Individual retirement accounts offer substantial income tax benefits when you use them to save for retirement. But, as the “individual” part of IRA suggests, you have to keep them in your name. Trying to circumvent this rule by titling an IRA in your trust during your lifetime will result in taxes and potential penalties. If you’re doing estate planning, you can name your trust as the beneficiary of your account, but you’ll want to make sure it’s a qualifying trust to minimize the tax implications for your future beneficiaries.
Transfers During Your Lifetime Prohibited
IRAs must remain titled in your individual name during your lifetime. You’re not allowed to be a co-owner of an IRA with anyone else, including your spouse, nor are you allowed to retitle it in the name of your trust.
You could take all the money out of your IRA and transfer it to an account titled in the name of your trust, but then you’d incur income taxes on the distributions plus potential early withdrawal penalties. In addition, you’d also lose the ability for that money to continue to grow tax-free in the IRA until you needed distributions in retirement.
Naming a Trust as a Beneficiary of Your IRA
You can, however, name a trust as the beneficiary of your IRA upon your death. This can help you accomplish various estate planning goals, such as ensuring your spouse is taken care of but locking in where the assets will pass upon your spouse’s death, or holding the funds in trust for the benefit of young beneficiaries who aren’t quite ready to handle inheriting the money outright at their current age.
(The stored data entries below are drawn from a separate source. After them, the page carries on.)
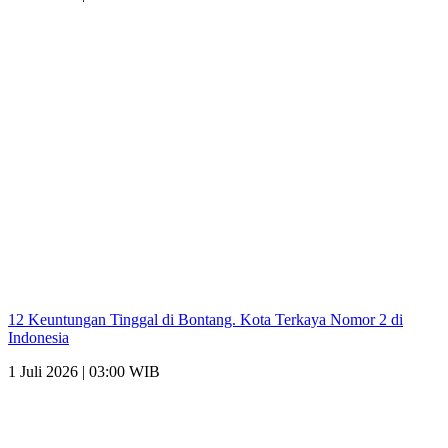
12 Keuntungan Tinggal di Bontang. Kota Terkaya Nomor 2 di
Indonesia
1 Juli 2026 | 03:00 WIB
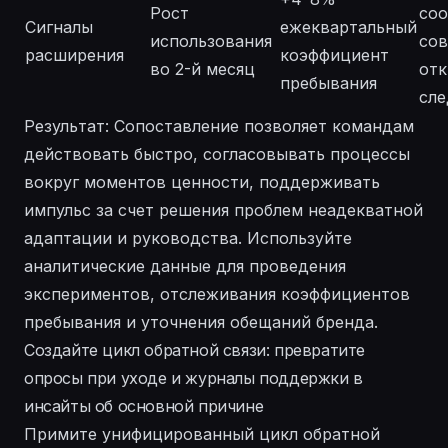
Рост
со
Сигналы
ежеквартальный
использования
сов
расширения
коэффициент
во 2-й месяц
от
пребывания
сл
Результат: Сопоставление позволяет командам
действовать быстро, согласовывать процессы
вокруг моментов ценности, поддерживать
импульс за счет решения проблем неадекватной
адаптации и руководства. Используйте
аналитические данные для проведения
экспериментов, отслеживания коэффициентов
пребывания и уточнения обещаний бренда.
Создайте цикл обратной связи: превратите
опросы при уходе и журналы поддержки в
инсайты об основной причине
Примите унифицированный цикл обратной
Required Minimum Distributions from an IRA in a Trust
Typically, when a person inherits an IRA, that beneficiary can use his or her life expectancy to determine the minimum amount of money that must be withdrawn from the account each year. The longer the money can remain in the IRA, the longer the money can continue to grow tax-free and the longer you can delay paying taxes on the distributions. However, if a trust is named as the beneficiary and the trust doesn’t include certain look-through trust provisions, the trust must empty the IRA within five years. This can accelerate how quickly the IRA must be emptied and potentially bump the trust or the beneficiaries into a higher income tax bracket.
Trust Income Tax Rates
In addition to faster-required distributions, trusts also have more compressed income tax brackets than individuals. For example, in 2018, trust income over $12,500 is taxed at the top tax rate of 37 percent. Married couples only pay that same 37-percent tax rate on income exceeding $600,000 and singles only pay that rate on income exceeding $500,000.